03 October 2014

Dear Rebel, have you got the e-factor out of the way?*

This is the first of a series of articles on rebels and rebellion I am writing for the FREE section of 'The Nation'.  'FREE' is dedicated to youth and youthfulness. 

You want to say ‘no’ to something you passionately believe is wrong or else say ‘yes’ to something you are equally passionate about but which, for whatever reason, is not sanctioned either by law or by custom.  So you want to be a rebel, touch the touch-me-nots, do ‘not done’ things, change the world for the better.  It’s a good place to be; being a rebel that is.

In general the word ‘rebel’ is associated with non-conformity, of not accepting things as they are, and believing passionately that there are other and better ways of doing things.  Sometime when we think of rebels we imagine young people with long, unkempt hair, piercings, tattoos and radically different in appearance to most people.  When you object to something, it is typical after all for you to affirm your difference in all ways possible including appearance.  You do things differently.  You find others who share your views and try to work out ways and means of creating the world you like to inhabit. 

Getting ‘The Look’ is the easiest part in all this.  Finding like-minded people is more difficult.  Getting a whole bunch of people who may have other interests too to stay on the same page for the long haul (‘Things in this world change very slowly if they ever change at all,’ is how the Eagles put it in their song ‘Sad Café’) is really tough.  It is easy to be a hero for a day. One-day heroism however won’t get you very far.  Systems are far more resilient than we imagine them to be.   Those rebels who actually make change of any significance are those who have the patience to wait, wait, wait and wait, doing the little have-to-do things but most of all never letting emotion rule reason.

It is easy to say ‘let’s smash our way through’.  The problem with that kind of strategy is that one tends to smash only the tangibles whereas true power (which you want to defeat in order to construct your Utopia) is not always visible or endowed with mass, shape and color.  There’s also that annoying problem of having to rebuild whatever you destroyed at some point or another.  In short ‘knee-jerk’ doesn’t get you what you want apart from making you feel good.  For a little while. 

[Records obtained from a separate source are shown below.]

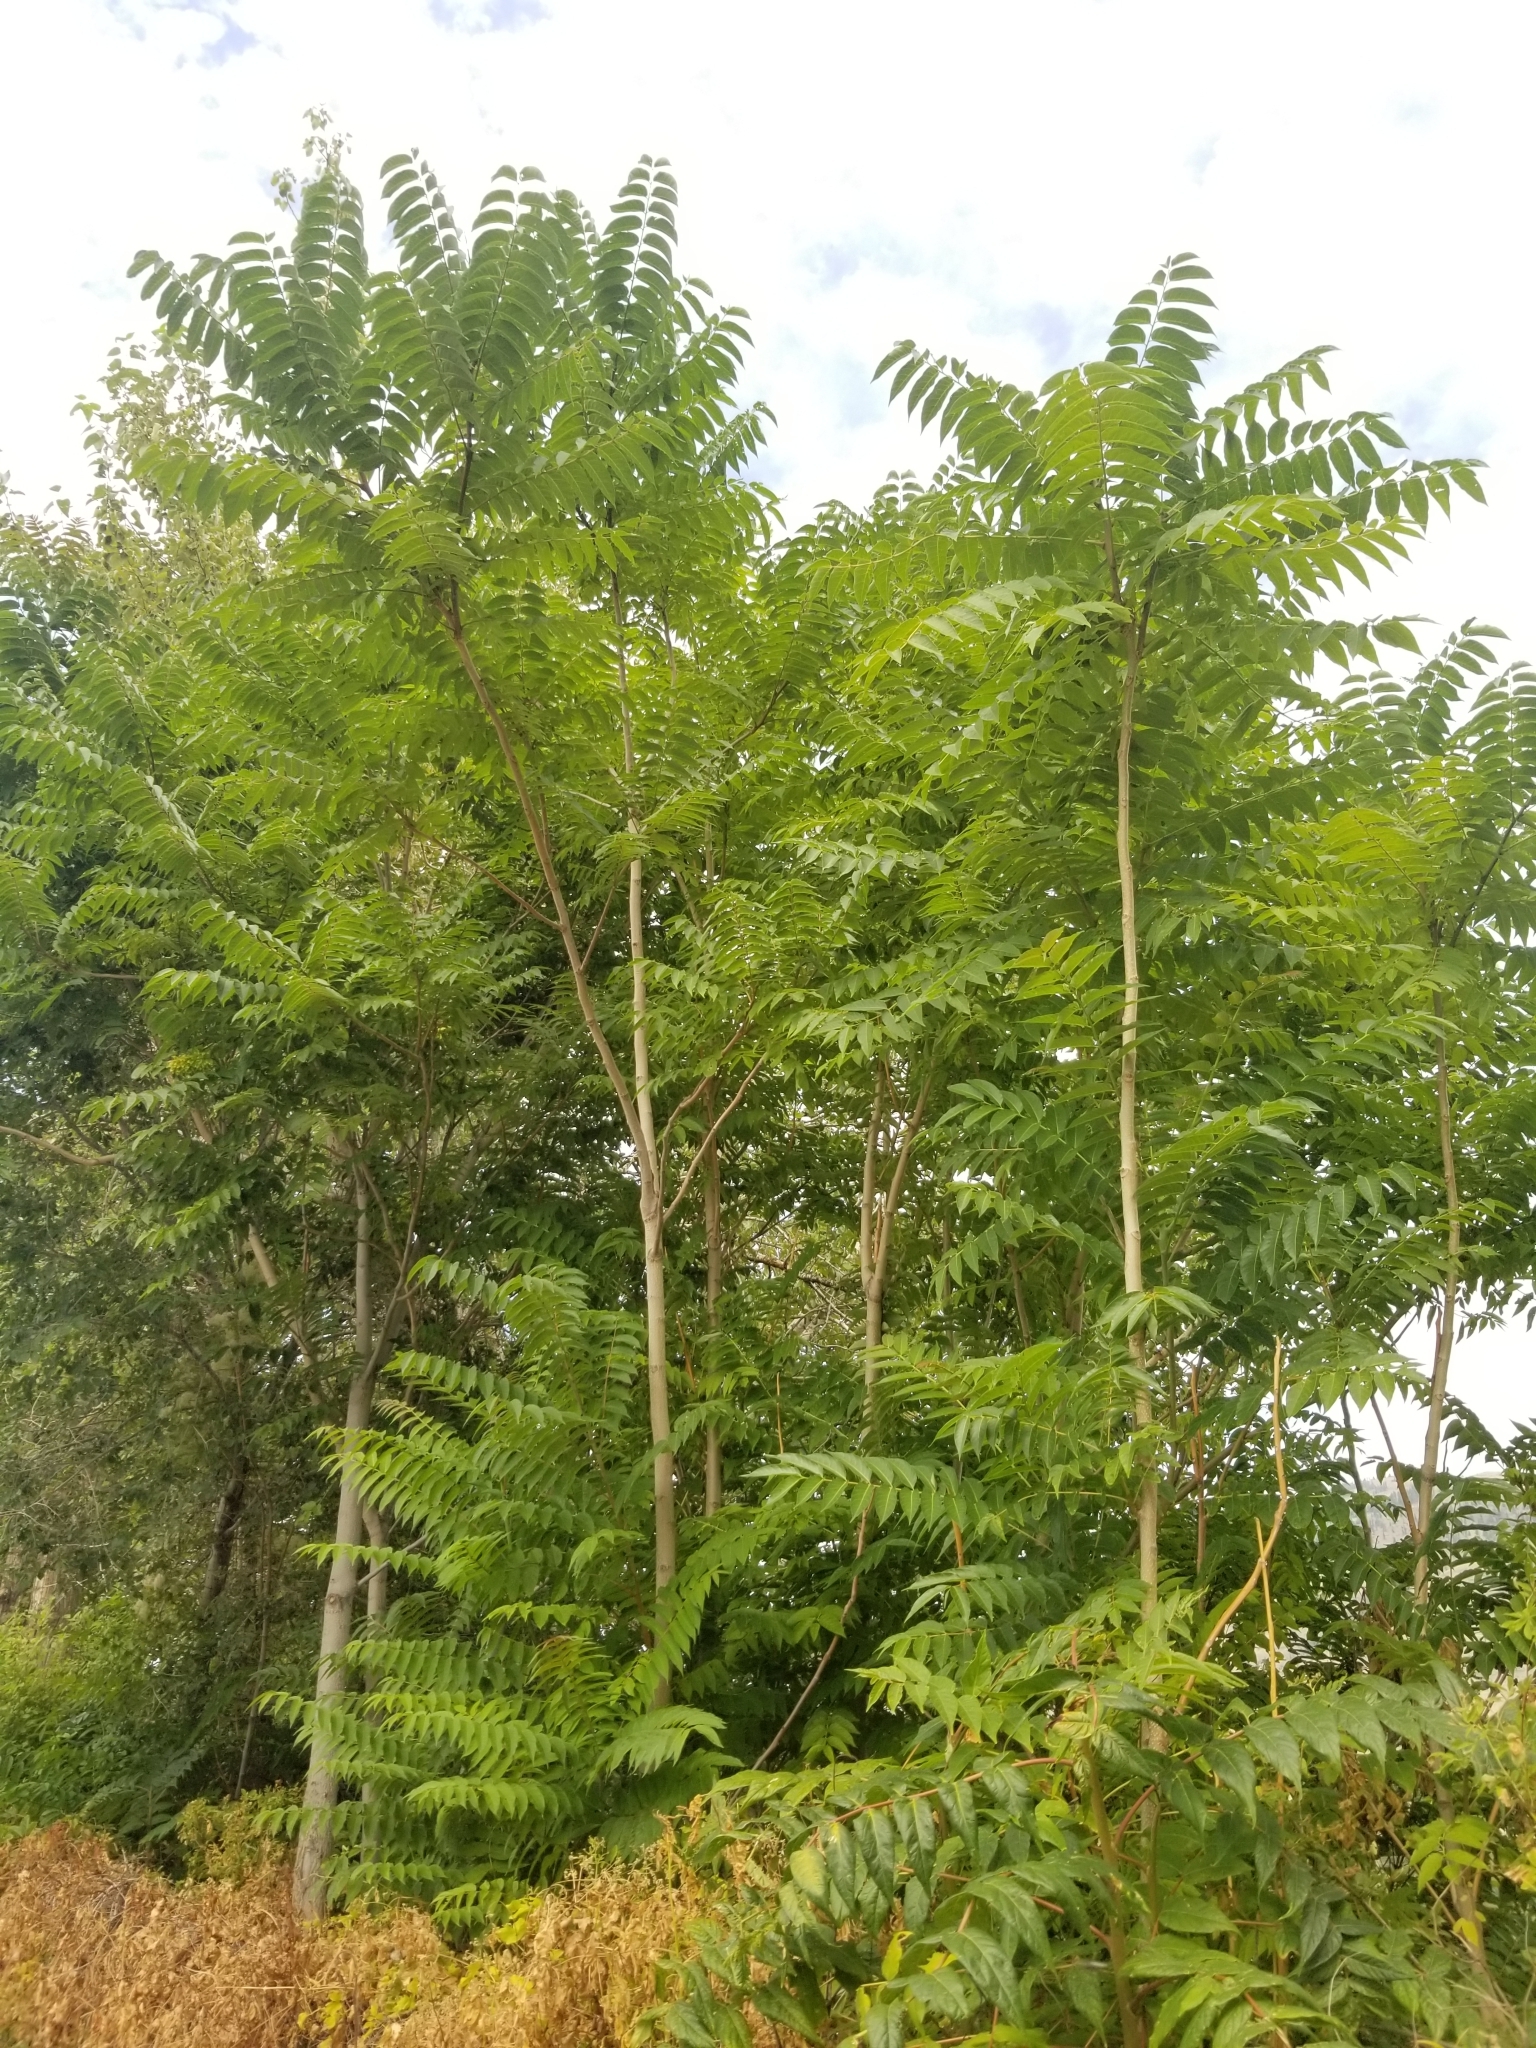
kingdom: Plantae
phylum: Tracheophyta
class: Magnoliopsida
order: Sapindales
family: Simaroubaceae
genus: Ailanthus
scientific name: Ailanthus altissima
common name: Tree-of-heaven
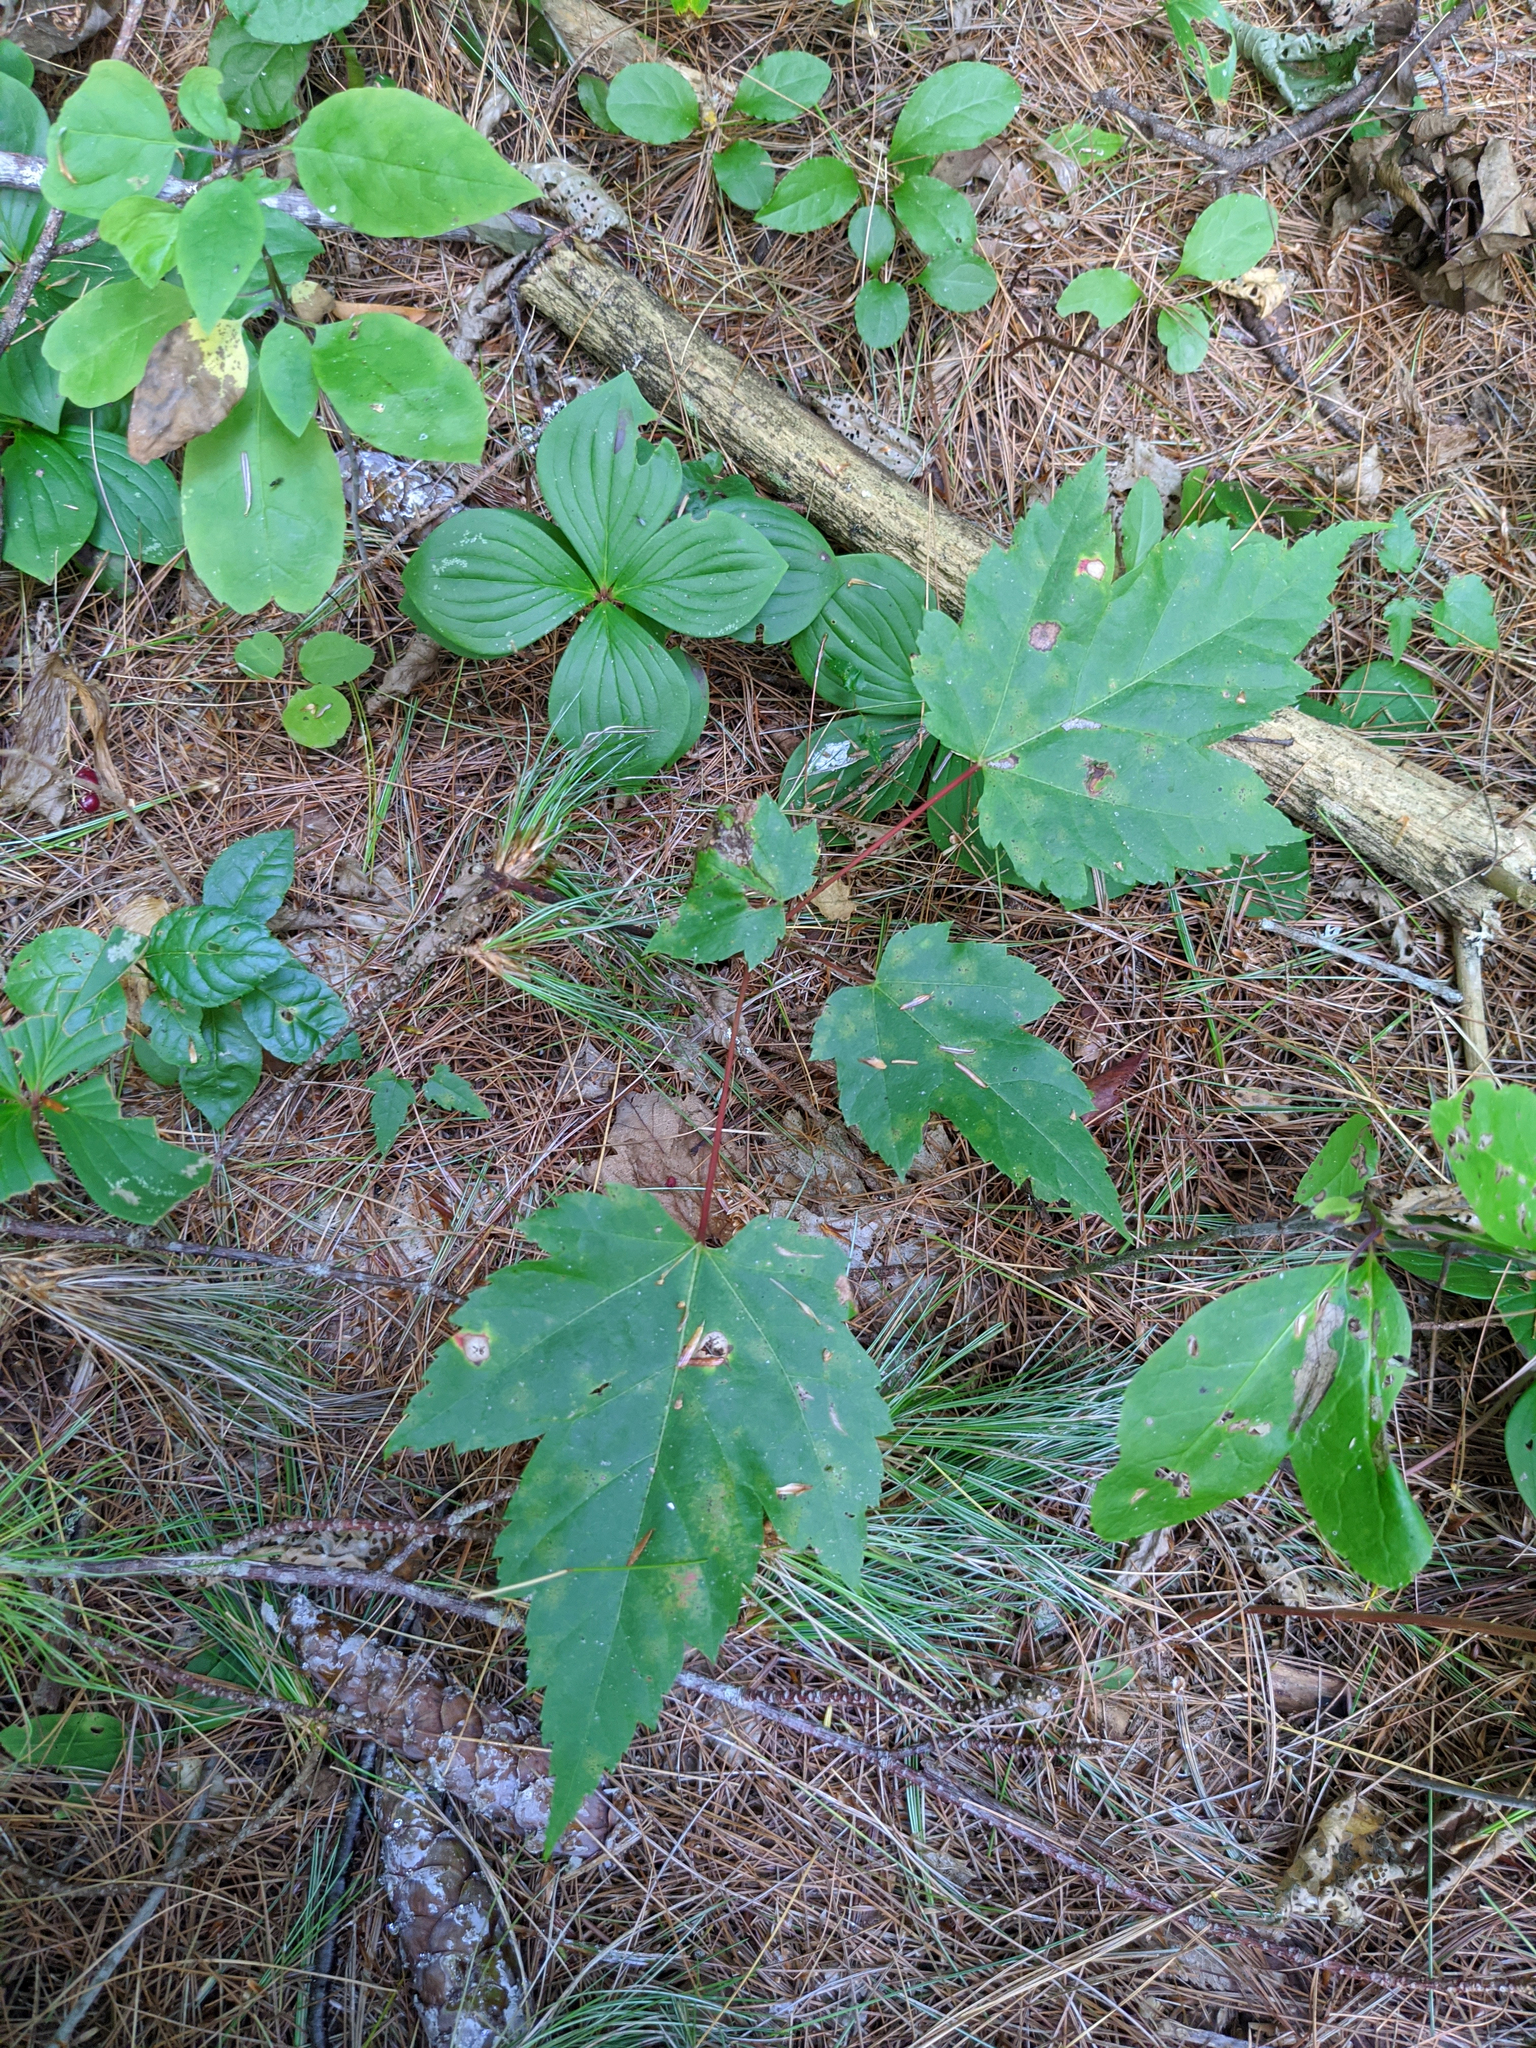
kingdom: Plantae
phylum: Tracheophyta
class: Magnoliopsida
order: Sapindales
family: Sapindaceae
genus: Acer
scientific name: Acer rubrum
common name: Red maple
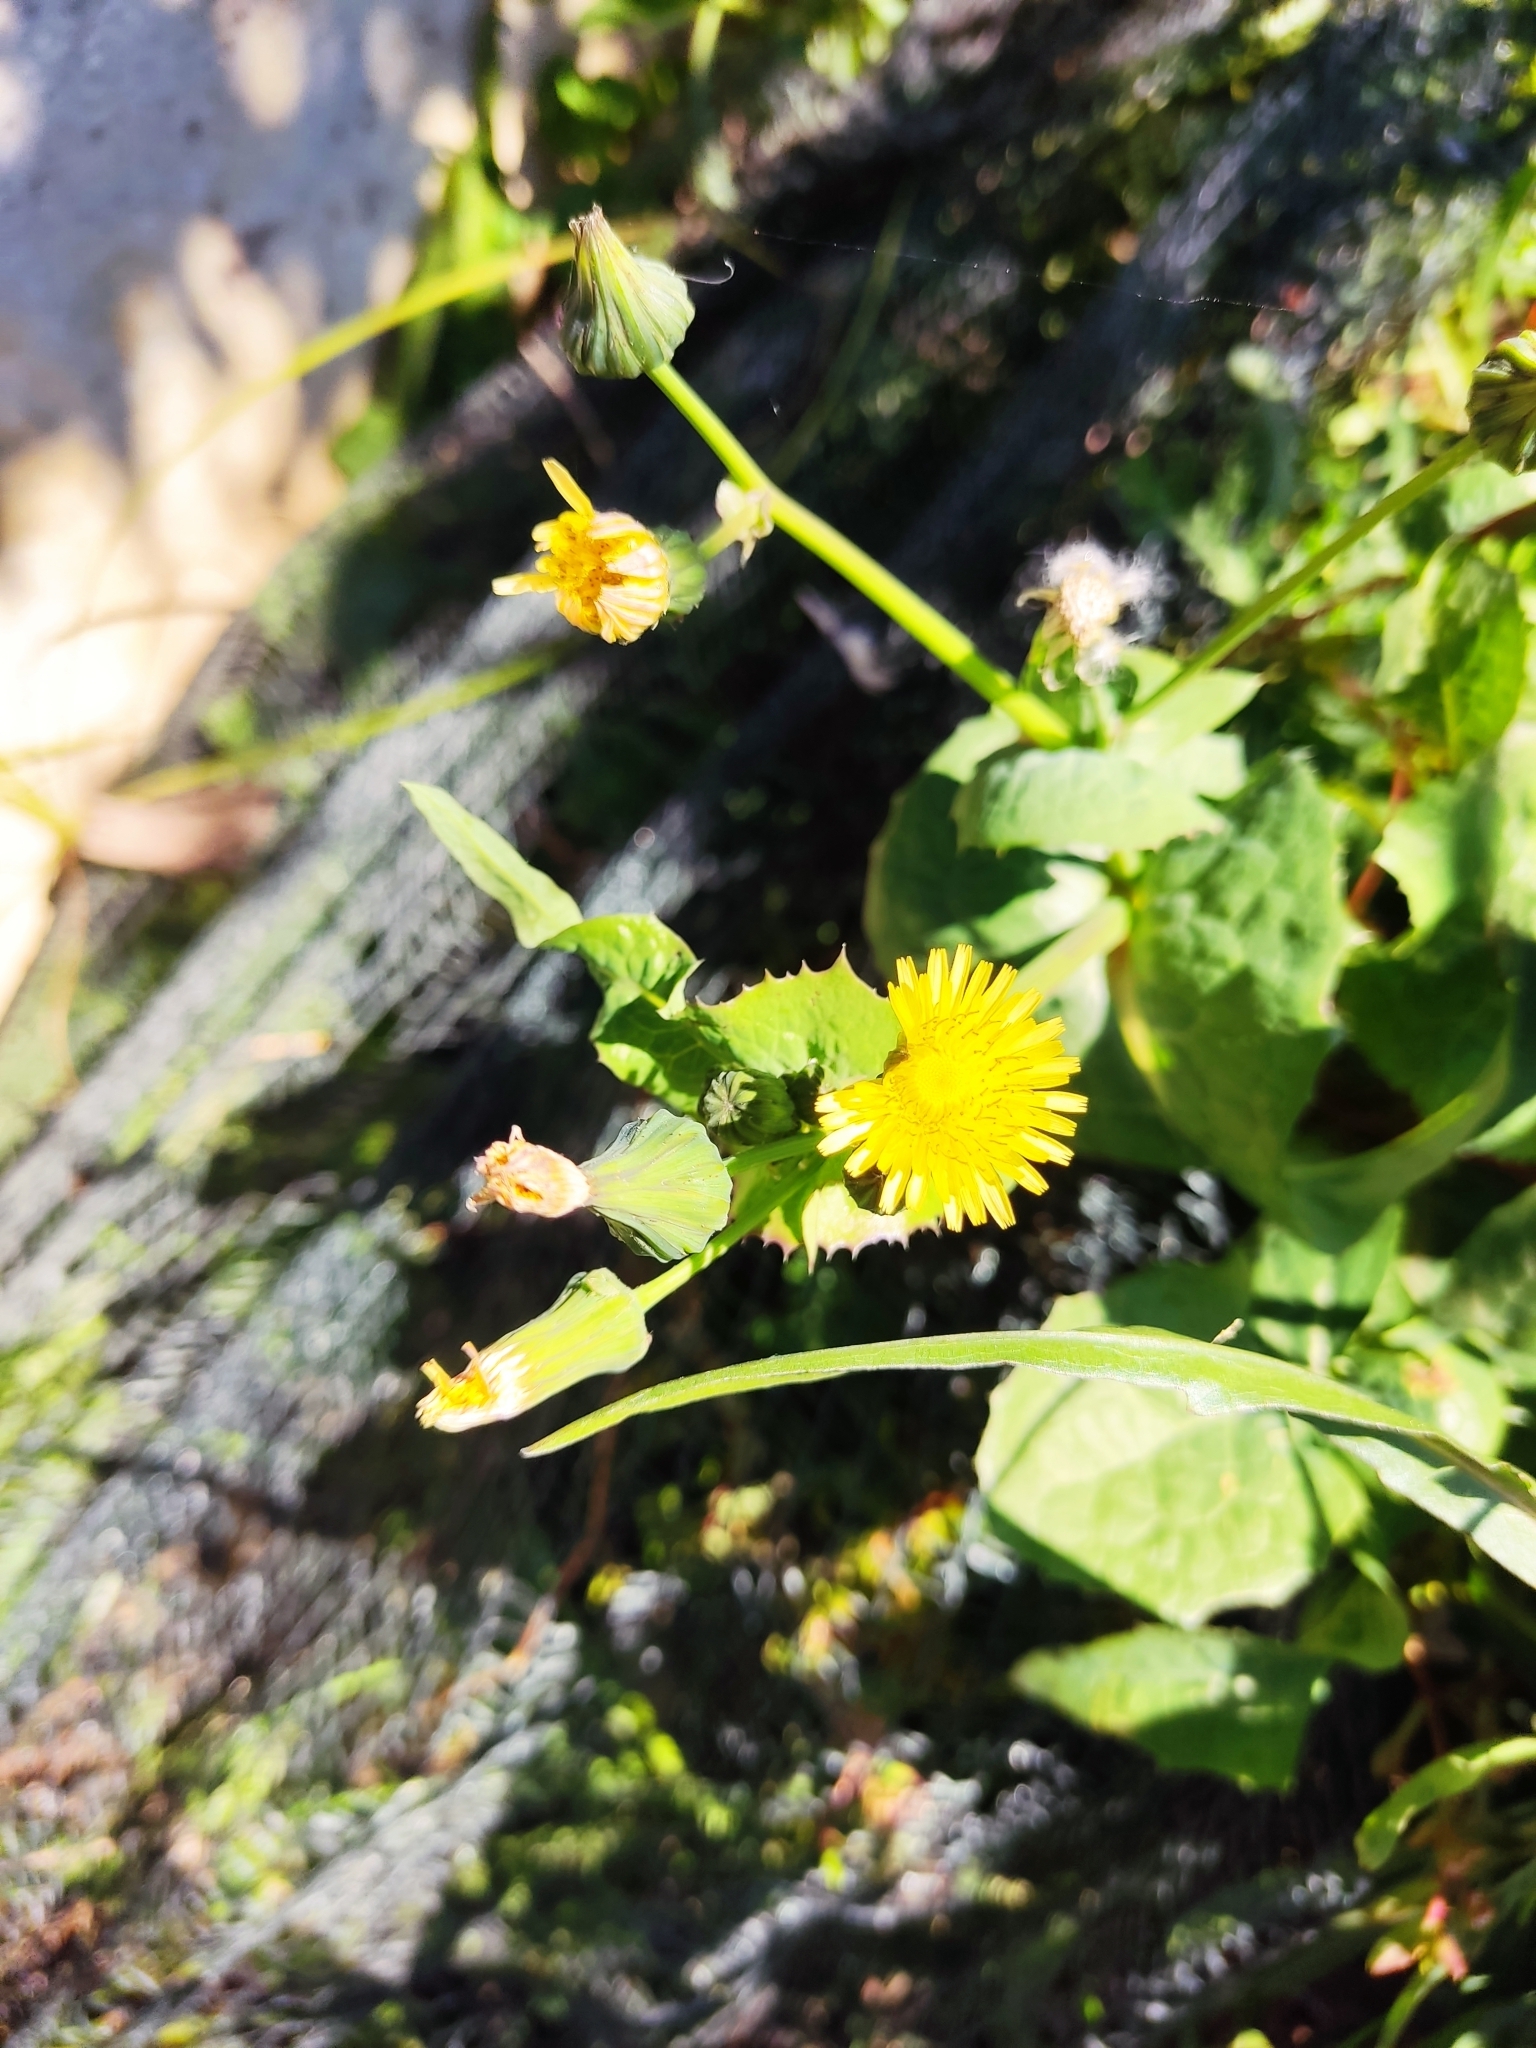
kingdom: Plantae
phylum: Tracheophyta
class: Magnoliopsida
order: Asterales
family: Asteraceae
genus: Sonchus
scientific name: Sonchus oleraceus
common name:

Now we do get emotional about things.  Injustice, for example.  We get upset if we see a bully hitting a child and robbing his pocket money.  If we look around we see that happening everywhere.  In many forms; the powerful bullying the weak and extracting by legal or illegal means something of value from the latter.  Such things upset us because we have acquired a sense of good and evil, right and wrong, legal and illegal, and ethical and unethical.  Now these are all relative, true, but let’s not bother ourselves with that kind of issue.  What we are concerned about is rebelling and doing it in a manner which brings us to a place we like to be. 

So, upset as we probably will be by the ‘wrong’ that makes us want to rebel in the first place, if we want to obtain something more than a ‘good feel’ then we have to dial down the emotion.   The more emotional we are the less logic we can apply to the serious and often complex matter of resolving a situation to our advantage. 

There was a young man who was the loudest among a crowd of agitated youth protesting a rather high-handed and insensitive decision by certain authorities.  A key minister of the then cabinet arrived ‘to inspect’ the situation.  It was clear that the man could not do anything about what had happened.  He was booed.  He was forced to leave.  The young man had anger written all over his face. 

He came up to a friend and asked, ‘do you know how livid I am?’  The friend answered, ‘well, you do seem quite agitated!’  The young man’s face changed.  He smiled the widest and softest smile and answered, ‘On the contrary, never been this calm’. 

He was showing emotion but was not emotional.  He feigned anger because he felt that the minister’s involvement was only delaying any kind of resolution.  He felt (like others did) that the sooner the minister quit the equation, the better.  He did what had to be done.  All logic.  All reason.  Emotion just for show.

Often, though, it’s the flipside that happens.  Emotion drives things.  There would be reason in appearance but the operative logic would draw heavily from feelings.  If those who stand in the way, in contrast, have footnoted emotion and are being clinical in the application of reason, guess who will prevail?  Probably those other guys.  Especially if they happened to be more powerful than us.  

So you want to change things?  Then keep Reason as your trusted lieutenant.  Pick Emotion and you will have to accommodate the guy’s partner in crime: Error.  Why handicap ourselves, huh?